Some of the names change on the USA roster, but the Americans are still a confounding puzzle. The fact that France won in an exhibition against the United States last month might have provided the French with a confidence boost that they could pull a similar upset when it really counted.
Then Friday's USA-France quarterfinal game of the FIBA World Championship started. And pretty quickly, it was completely over. The final score was 94-72, and now the United States stands two wins away from another title. It will face Australia in Saturday's semifinals (ESPN3, 2:15 p.m. ET).
It's hard enough to contend with the Americans when they're having just an average shooting game. When they are hitting practically every shot they even think about, just forget it.
About all the French could do was borrow a line from "Casablanca" on Friday: "We'll always have Paris."
France's victory in the City of Lights on Sept. 21 might have been the best thing that could have happened for Team USA. It's not that the Americans "needed" to lose, as if they had heads the size of Mr. Met's.
The U.S. team is veteran-led, and two of its starters -- Diana Taurasi and Sue Bird -- were on the squad that lost in the 2006 world championship semifinals to Russia. There really wasn't much chance the Americans were going to come into this event in Turkey thinking all they had to do was show up.

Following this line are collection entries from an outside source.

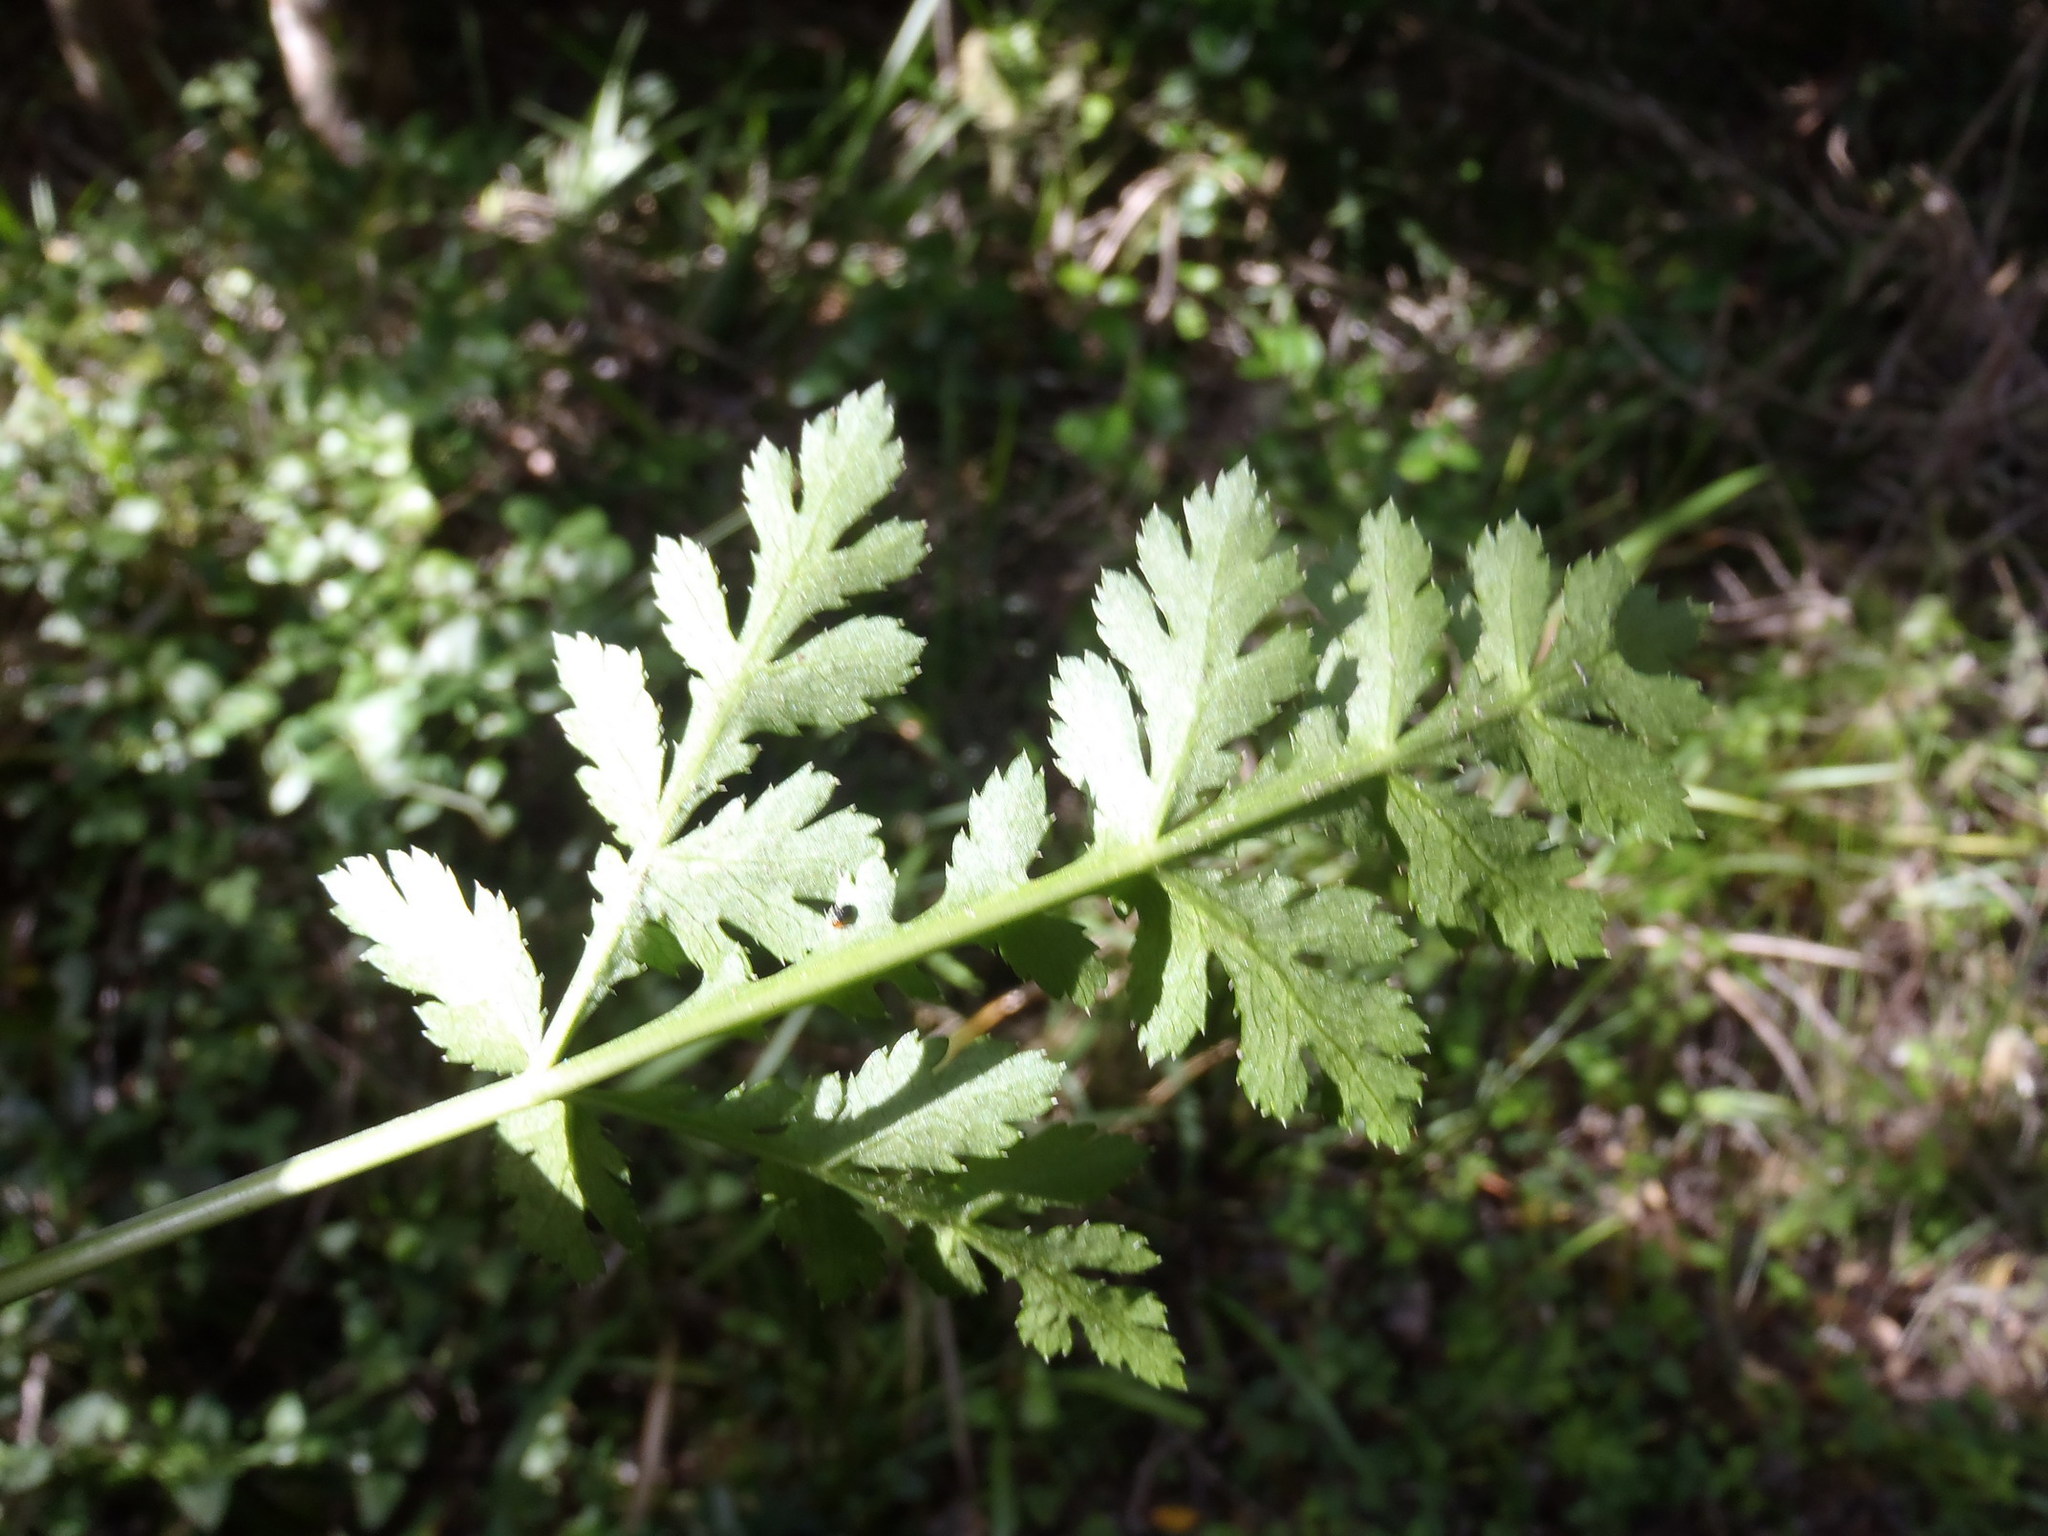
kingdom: Plantae
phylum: Tracheophyta
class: Magnoliopsida
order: Apiales
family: Apiaceae
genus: Lichtensteinia
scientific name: Lichtensteinia interrupta
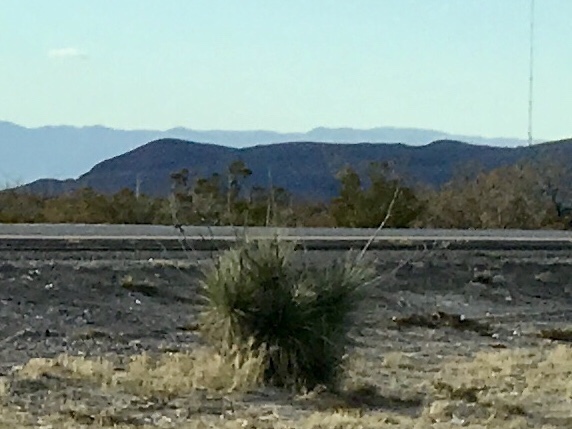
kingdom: Plantae
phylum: Tracheophyta
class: Liliopsida
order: Asparagales
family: Asparagaceae
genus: Yucca
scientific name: Yucca elata
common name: Palmella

Just the same, though, what the exhibition loss to France did was drive home two points: The Americans needed to press their advantage inside, and they needed to fully embrace the "Griner Effect" once center Brittney Griner was with the team.
She wasn't there for the exhibition but joined the U.S. squad soon after. And she has been as big a weapon as U.S. coach Geno Auriemma could have hoped. Friday, she led the Americans with 17 points, going 7-of-9 from the field.
Fellow star center Tina Charles, who had been the top scorer in the exhibition loss to France, also shot 7-for-9 Friday for 15 points.
The thing was it wasn't just the inside game that worked for the Americans on Friday. It was everything. This was one of those rare times when if you shot 50 percent, you were the least accurate player on the team.
The Americans shot 71 percent for the game (41 of 58). Lindsay Whalen was 6-of-7 for 13 points. Maya Moore was 4-of-6 for 10.
"I thought our posts did a great job of finding each other," Moore said. "And then when we got those stops, we were running. That's when we're at our best: when we rebound and get out and run."
So if you're the Australians now, you're thinking of the Americans, "Oh, great. They shot just shot 70-freaking-1 percent."
The Aussies are the next to try to stop the United States, something they didn't have to do back in 2006 when the Opals took the world championship title. They beat Russia after the Russians had bumped the Americans to the bronze-medal game.
That didn't really bother the Aussies, nor should it have. It didn't change the color of gold.
But now they have another opportunity to defeat the team that has been their nemesis for so long at the international level. They'll have to try to do so without 6-foot-8 center Liz Cambage, who has missed this tournament after tearing her Achilles' tendon last month. Nor do they have Lauren Jackson, also forced to miss the event with injuries.
The Aussies are a tough unit, though, and they won't back down from the Americans. But they have to find a way to slow not just Griner, but everything else the U.S. squad has to throw at opponents.